What is Log4J and Log4Shell?
Log4J is broadly used in a variety of consumer and enterprise services, websites, and applications to log security and performance information. An unauthenticated, remote actor could exploit this vulnerability to take control of an affected system. With zero-day disclosures like this, attackers have an advantage while software vendors scramble to develop the fix. If left unpatched, cyberattackers could use the bug to take over computers and servers, potentially putting enterprises at risk.
More information about this CVE can be found here.
What is Adaptiva doing to help?
The Adaptiva endpoint management platform can be a powerful tool for you to detect and remediate endpoints affected by the Log4j vulnerability. Adaptiva is working diligently to equip our Endpoint Health product with a brand new custom health check that will help customers quickly identify files and endpoints that are impacted by the Log4J vulnerability. The new health check will automatically detect and identify endpoints that are vulnerable or have already been affected by the Log4J attack. The new health check package is expected within the next 24 hours.
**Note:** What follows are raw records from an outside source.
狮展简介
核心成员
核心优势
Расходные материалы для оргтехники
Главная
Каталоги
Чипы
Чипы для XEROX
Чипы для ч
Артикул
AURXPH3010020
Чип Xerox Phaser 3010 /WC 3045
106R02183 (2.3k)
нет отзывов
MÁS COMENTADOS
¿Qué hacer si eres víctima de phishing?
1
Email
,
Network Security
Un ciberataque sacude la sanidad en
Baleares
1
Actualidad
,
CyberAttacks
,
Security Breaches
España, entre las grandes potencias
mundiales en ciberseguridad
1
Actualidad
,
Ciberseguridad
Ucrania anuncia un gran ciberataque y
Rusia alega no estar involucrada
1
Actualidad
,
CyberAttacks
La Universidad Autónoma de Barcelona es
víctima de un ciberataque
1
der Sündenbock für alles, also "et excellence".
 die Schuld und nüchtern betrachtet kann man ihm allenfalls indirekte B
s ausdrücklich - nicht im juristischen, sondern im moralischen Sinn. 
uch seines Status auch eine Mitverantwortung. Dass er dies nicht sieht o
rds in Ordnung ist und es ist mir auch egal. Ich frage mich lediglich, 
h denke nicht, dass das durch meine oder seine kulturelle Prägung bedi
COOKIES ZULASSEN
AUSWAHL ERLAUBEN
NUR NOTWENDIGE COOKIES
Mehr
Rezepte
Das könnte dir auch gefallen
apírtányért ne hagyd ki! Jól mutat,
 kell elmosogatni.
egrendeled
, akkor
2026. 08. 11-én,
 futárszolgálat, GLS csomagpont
Adaptiva’s Endpoint Health product automates discovery and remediation of endpoint configuration issues to maintain unprecedented rates of compliance and end-user uptime and satisfaction across your network. Leveraging the Adaptiva Edge platform IT can continuously deliver software, configurations, and patches to endpoints no matter their location whether on the corporate LAN, VPN, or over the public internet.
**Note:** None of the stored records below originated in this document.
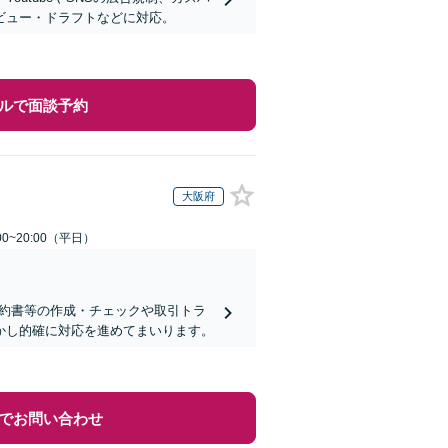
ビュー・ドラフトなどに対応。
ルで面談予約
大阪府
0~20:00（平日）
契約書等の作成・チェックや取引トラ
活かし的確に対応を進めてまいります。
でお問い合わせ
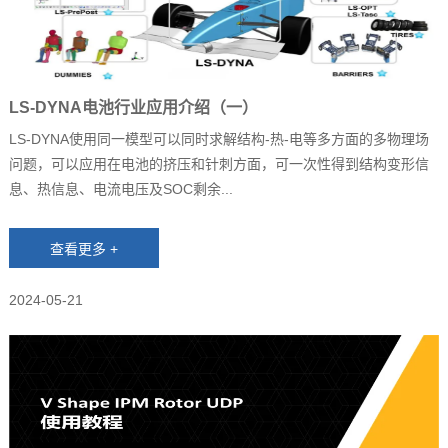
LS-DYNA电池行业应用介绍（一）
LS-DYNA使用同一模型可以同时求解结构-热-电等多方面的多物理场
问题，可以应用在电池的挤压和针刺方面，可一次性得到结构变形信
息、热信息、电流电压及SOC剩余...
2024-05-21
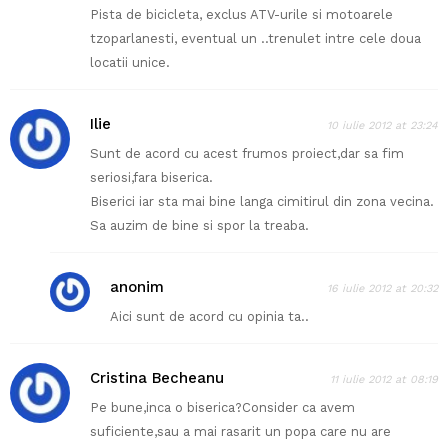
Pista de bicicleta, exclus ATV-urile si motoarele
tzoparlanesti, eventual un ..trenulet intre cele doua
locatii unice.
Ilie
10 iulie 2012 at 23:24
Sunt de acord cu acest frumos proiect,dar sa fim
seriosi,fara biserica.
Biserici iar sta mai bine langa cimitirul din zona vecina.
Sa auzim de bine si spor la treaba.
anonim
16 iulie 2012 at 20:32
Aici sunt de acord cu opinia ta..
Cristina Becheanu
11 iulie 2012 at 08:19
Pe bune,inca o biserica?Consider ca avem
suficiente,sau a mai rasarit un popa care nu are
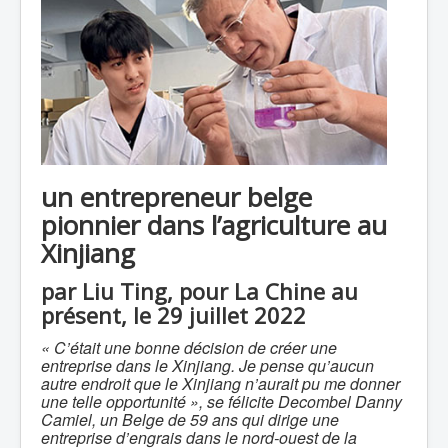
un entrepreneur belge
pionnier dans l’agriculture au
Xinjiang
par Liu Ting, pour La Chine au
présent, le 29 juillet 2022
« C’était une bonne décision de créer une
entreprise dans le Xinjiang. Je pense qu’aucun
autre endroit que le Xinjiang n’aurait pu me donner
une telle opportunité », se félicite Decombel Danny
Camiel, un Belge de 59 ans qui dirige une
entreprise d’engrais dans le nord-ouest de la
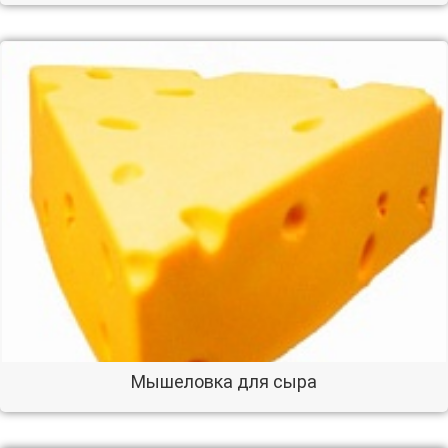
Мышеловка для сыра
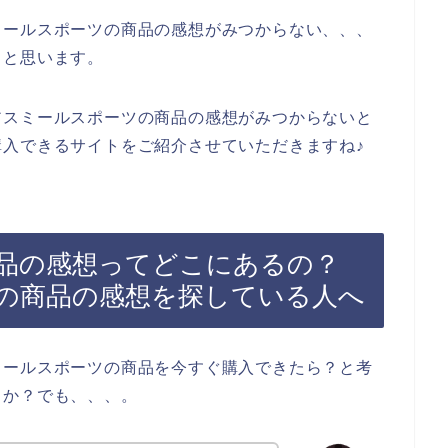
ミールスポーツの商品の感想がみつからない、、、
ると思います。
アスミールスポーツの商品の感想がみつからないと
入できるサイトをご紹介させていただきますね♪
品の感想ってどこにあるの？
の商品の感想を探している人へ
ミールスポーツの商品を今すぐ購入できたら？と考
うか？でも、、、。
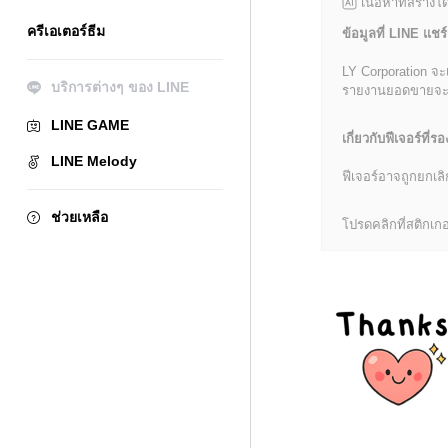
เนื้อหาที่สร้าง
ครีเอเตอร์ธีม
ข้อมูลที่ LINE แชร์
LY Corporation จะ
บริการต่างๆ ของ LINE
รายงานยอดขายจะมีข้
LINE GAME
เกี่ยวกับฟีเจอร์ที่รอ
LINE Melody
ฟีเจอร์อาจถูกยกเ
ช่วยเหลือ
โปรดคลิกที่สติกเกอร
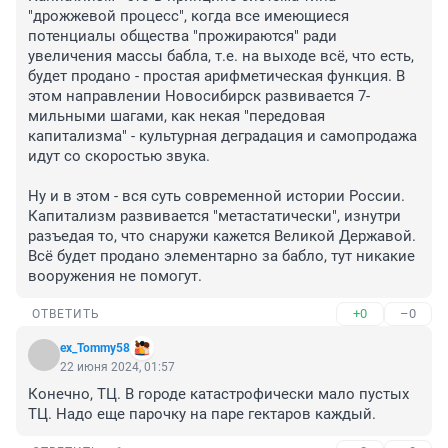
"дрожжевой процесс", когда все имеющиеся 
потенциалы общества "прожираются" ради 
увеличения массы бабла, т.е. на выходе всё, что есть, 
будет продано - простая арифметическая функция. В 
этом направлении Новосибирск развивается 7-
мильными шагами, как некая "передовая 
капитализма" - культурная деградация и самопродажа 
идут со скоростью звука.

Ну и в этом - вся суть современной истории России. 
Капитализм развивается "метастатически", изнутри 
разъедая то, что снаружи кажется Великой Державой. 
Всё будет продано элементарно за бабло, тут никакие 
вооружения не помогут.
+0
–0
ОТВЕТИТЬ
ex_Tommy58
22 июня 2024, 01:57
Конечно, ТЦ. В городе катастрофически мало пустых 
ТЦ. Надо еще парочку на паре гектаров каждый.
Please note that while Endpoint Health does have built-in remediations for many endpoint configuration issues, there is not currently a built-in remediation available for this Log4J exploit as it is embedded in so many applications that it would require customized remediations. Endpoint Health does have a powerful no-code authoring capability that you can use to create customized remediations for this exploit.
FAQ
Adaptiva is committed to supporting and ensuring the health of our clients and their networks. Therefore, we have put together the following FAQ to help you understand the impact of Log4J on our environment:
Does Adaptiva use Log4J in any of its products, internal systems, SaaS vendor solutions, or have any open-source dependencies that may use Log4J?
We want to assure our customers that Adaptiva products are unaffected by this vulnerability, and all versions of our products remain safe to use. While Adaptiva products use Log4J, we do not rely on the affected versions (2.0-2.14.1). We also do not use the affected Log4J JMS Appender class in any of our products nor is the class included in the jar.
Using the available known guidance on Log4J versions, are Adaptiva’s systems vulnerable to DDOS, code injection, or both?
No, there is no risk to your clients due to having the Adaptiva client installed. While Adaptiva products use Log4J, we do not rely on the affected versions (2.0-2.14.1). We also do not use the affected Log4J JMS Appender class in any of our products nor is the class included in the jar.
What mitigation steps to contain or minimize the attack surface area has Adaptiva taken since the vulnerabilities were discovered?
Adaptiva is currently testing the latest version (2.16.0) of the Log4J library, which contains the fix for this flaw. Once our test cycle is complete, we will include the updated library in the January 2022 product release cycle. There is no risk to your clients due to having the Adaptiva client installed, and you may upgrade to the new build at your convenience.
Has Adaptiva mitigated the situation per the industry guidance from Apache Foundation and CISA recommendations?
Adaptiva is currently working to upgrade the version of Log4J to the recommended version (2.17.0) from the Apache Foundation. We expect to incorporate it in our next release in January 2022 depending on the test results and integration requirements.